# [DATA RECORDS]
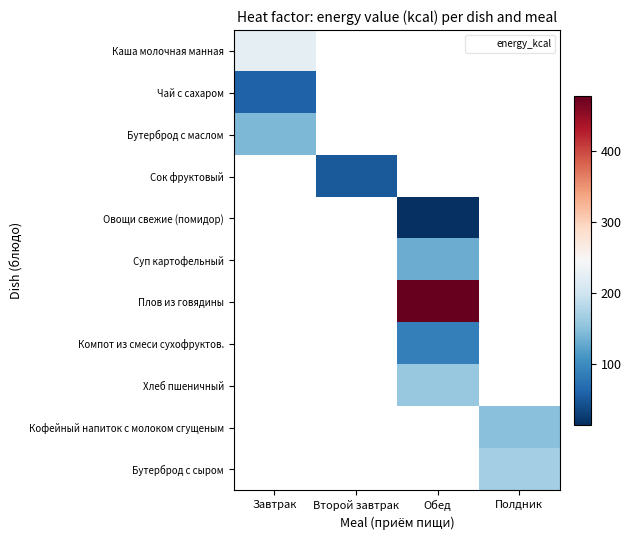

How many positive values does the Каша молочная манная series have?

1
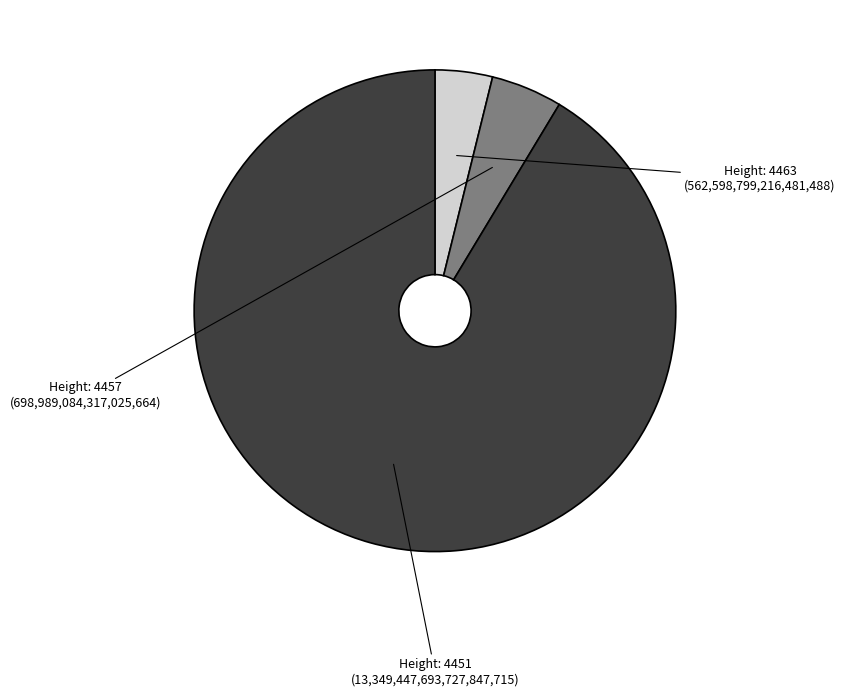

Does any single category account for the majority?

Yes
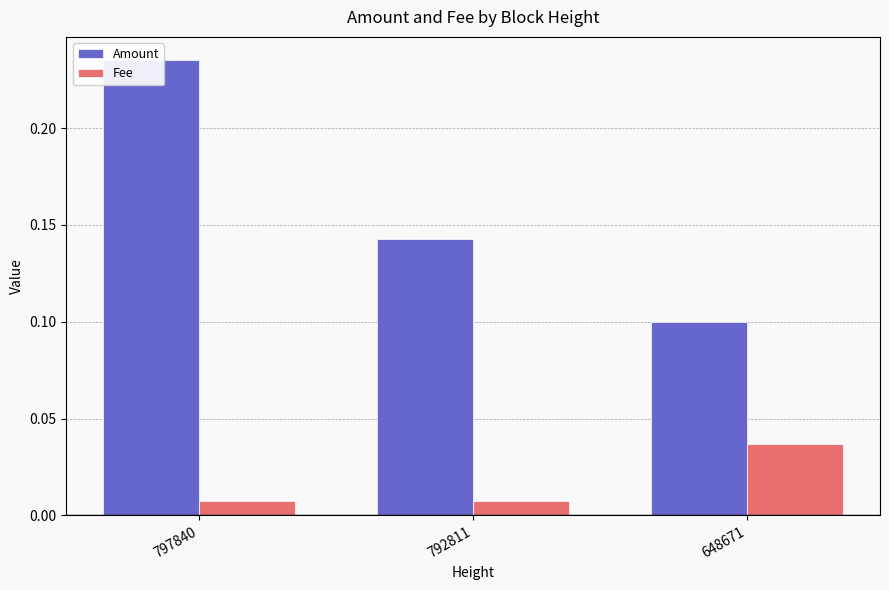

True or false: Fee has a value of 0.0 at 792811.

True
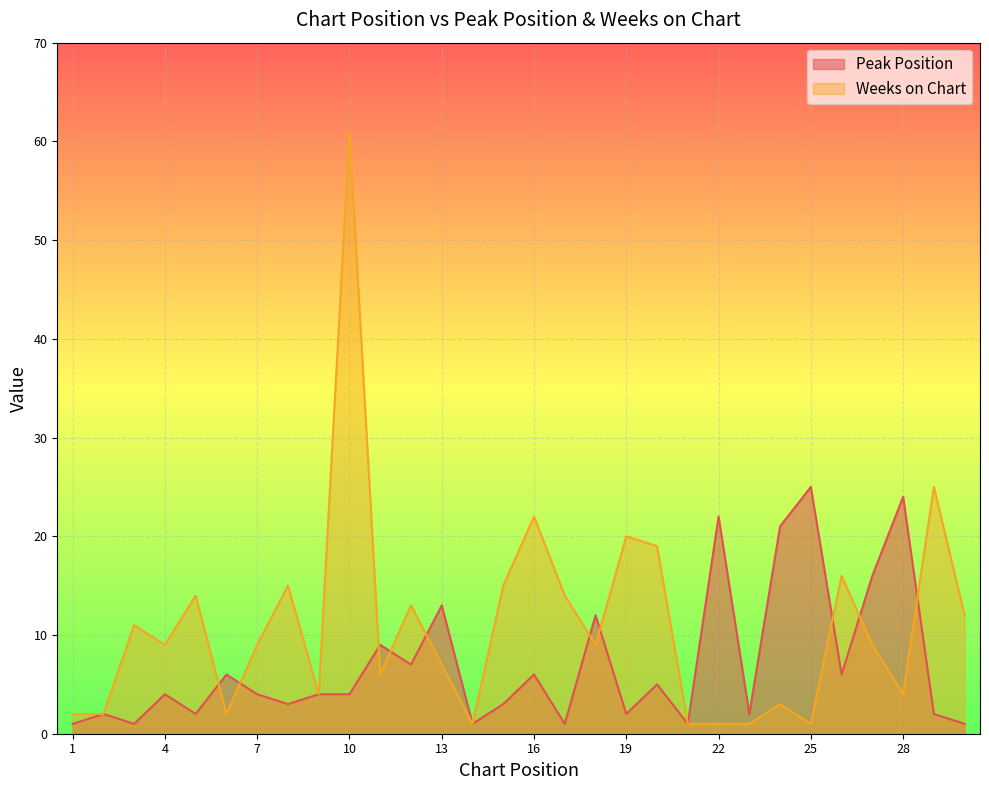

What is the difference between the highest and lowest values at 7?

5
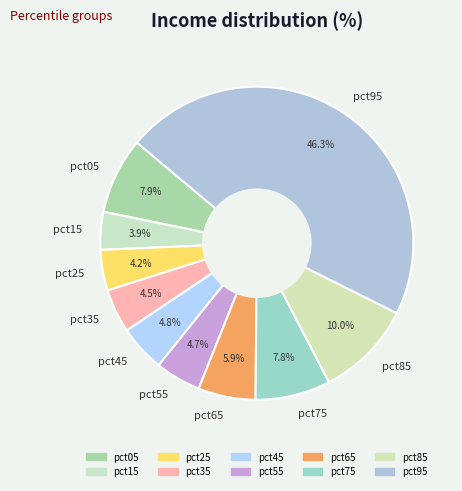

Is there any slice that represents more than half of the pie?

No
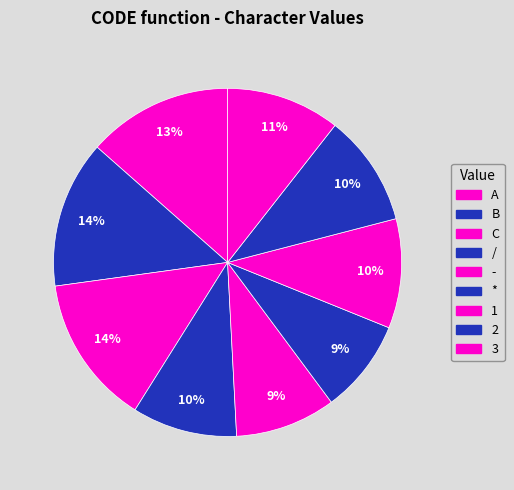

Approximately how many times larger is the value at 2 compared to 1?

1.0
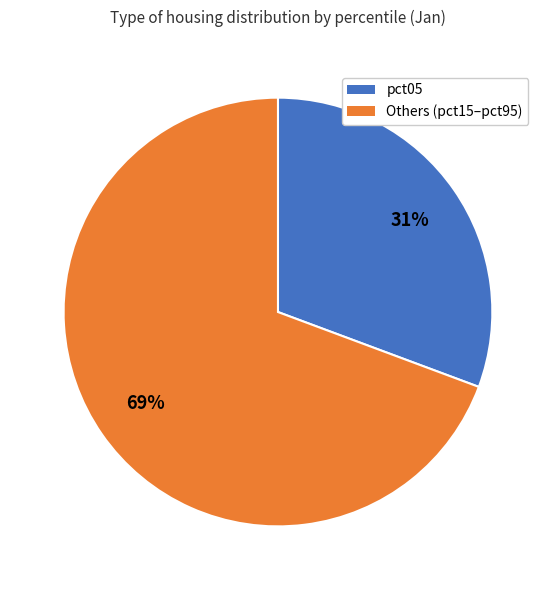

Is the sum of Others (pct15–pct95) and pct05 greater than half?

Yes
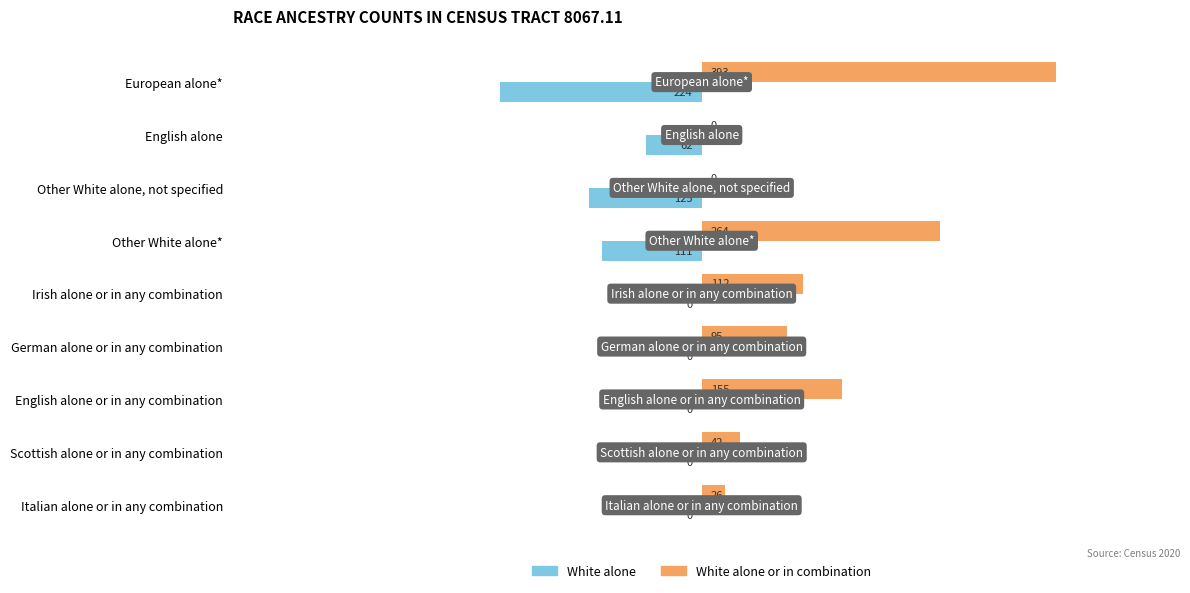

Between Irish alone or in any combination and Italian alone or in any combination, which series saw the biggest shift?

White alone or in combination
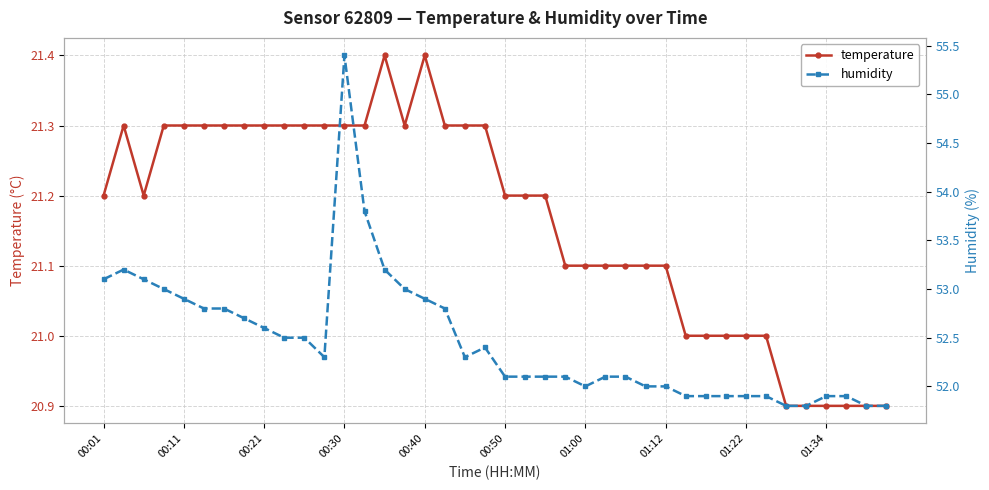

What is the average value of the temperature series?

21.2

# [ASSIGNED TASK]
List every line of the records above that contains the word "True", copying each such line in full.

# [EXERCISE RESPONSE]
True or false: Fee has a value of 0.0 at 792811.
True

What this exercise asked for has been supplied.